6.1 Limitations and issues
As highlighted in the introduction (section 1.4), the short time scales, small scale of the project and the limited use of text mining in UKFHE restricted the evidence, particularly the quantitative data, that could be collected. Participation in the study was further limited by two more sensitive reasons. First, some of the text mining that is currently undertaken might not necessarily abide by strict copyright licensing agreements and, second, the qualitative data relating to use can be considered commercial sensitive. This data limitation impacted the study in two ways. First, it meant that case studies needed to be stylised, combining existing and potential use cases, drawing on otherwise analogous uses in, for example, the commercial sector. Second, while best effort has been made to draw appropriate generalisations based on the case studies and quantitative data relating to research practice, these generalisations are indicative rather than statistically relevant. However, they provide a reasonable indication of the scale and magnitude of the economic benefits that could be derived....
7. Conclusions and Recommendations
7.1 Economic and regulatory related
There is evidence to suggest a degree of market failure in text mining. There are also fundamental questions about the 'fairness' of the current situation that limits text mining usage in UKFHE and thereby limits the returns to society. This would tend to support the Hargreaves recommendation for an exception to text mining for non-commercial use...

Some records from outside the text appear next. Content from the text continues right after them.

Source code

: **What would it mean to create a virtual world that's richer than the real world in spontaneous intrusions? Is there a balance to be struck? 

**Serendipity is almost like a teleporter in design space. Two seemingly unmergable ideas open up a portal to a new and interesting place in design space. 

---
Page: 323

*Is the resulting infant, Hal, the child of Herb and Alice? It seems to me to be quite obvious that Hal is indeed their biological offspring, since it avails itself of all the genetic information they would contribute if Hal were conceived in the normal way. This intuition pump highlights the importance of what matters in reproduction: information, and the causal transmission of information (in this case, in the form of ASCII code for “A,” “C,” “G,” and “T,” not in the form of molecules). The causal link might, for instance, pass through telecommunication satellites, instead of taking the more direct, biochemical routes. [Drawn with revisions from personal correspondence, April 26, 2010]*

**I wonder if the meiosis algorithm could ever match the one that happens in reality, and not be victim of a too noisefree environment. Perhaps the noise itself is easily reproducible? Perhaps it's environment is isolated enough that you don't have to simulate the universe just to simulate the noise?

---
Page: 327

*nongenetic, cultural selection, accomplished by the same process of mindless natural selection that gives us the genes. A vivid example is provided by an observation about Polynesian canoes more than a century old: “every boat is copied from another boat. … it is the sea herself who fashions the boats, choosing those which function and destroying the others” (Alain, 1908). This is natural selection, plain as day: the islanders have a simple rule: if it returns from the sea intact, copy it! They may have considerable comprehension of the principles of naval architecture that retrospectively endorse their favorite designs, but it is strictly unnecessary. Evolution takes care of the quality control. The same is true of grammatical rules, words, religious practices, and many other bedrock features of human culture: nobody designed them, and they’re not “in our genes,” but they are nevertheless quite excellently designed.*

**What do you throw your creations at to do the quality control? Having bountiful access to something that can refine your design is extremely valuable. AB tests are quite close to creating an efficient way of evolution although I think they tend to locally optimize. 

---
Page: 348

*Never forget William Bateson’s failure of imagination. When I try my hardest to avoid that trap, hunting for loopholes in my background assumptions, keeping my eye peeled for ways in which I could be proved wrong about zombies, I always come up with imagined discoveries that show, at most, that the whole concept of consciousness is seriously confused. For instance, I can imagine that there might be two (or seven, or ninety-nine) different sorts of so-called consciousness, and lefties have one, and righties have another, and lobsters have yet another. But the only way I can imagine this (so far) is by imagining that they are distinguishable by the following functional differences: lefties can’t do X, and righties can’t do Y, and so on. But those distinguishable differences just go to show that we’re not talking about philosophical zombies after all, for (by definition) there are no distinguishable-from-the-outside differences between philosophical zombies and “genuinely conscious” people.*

7.2 Infrastructure and support related
Realisation of the full potential of text mining within UKFHE is inexorably linked to the scholarly publication system. Issues relating to interoperability, information silos and access restrictions are limiting the uptake, degree of automation and potential application areas of text mining.
There is a significant lack of awareness regarding the potential for text mining in research apart from in specialised fields. This is hindering uptake.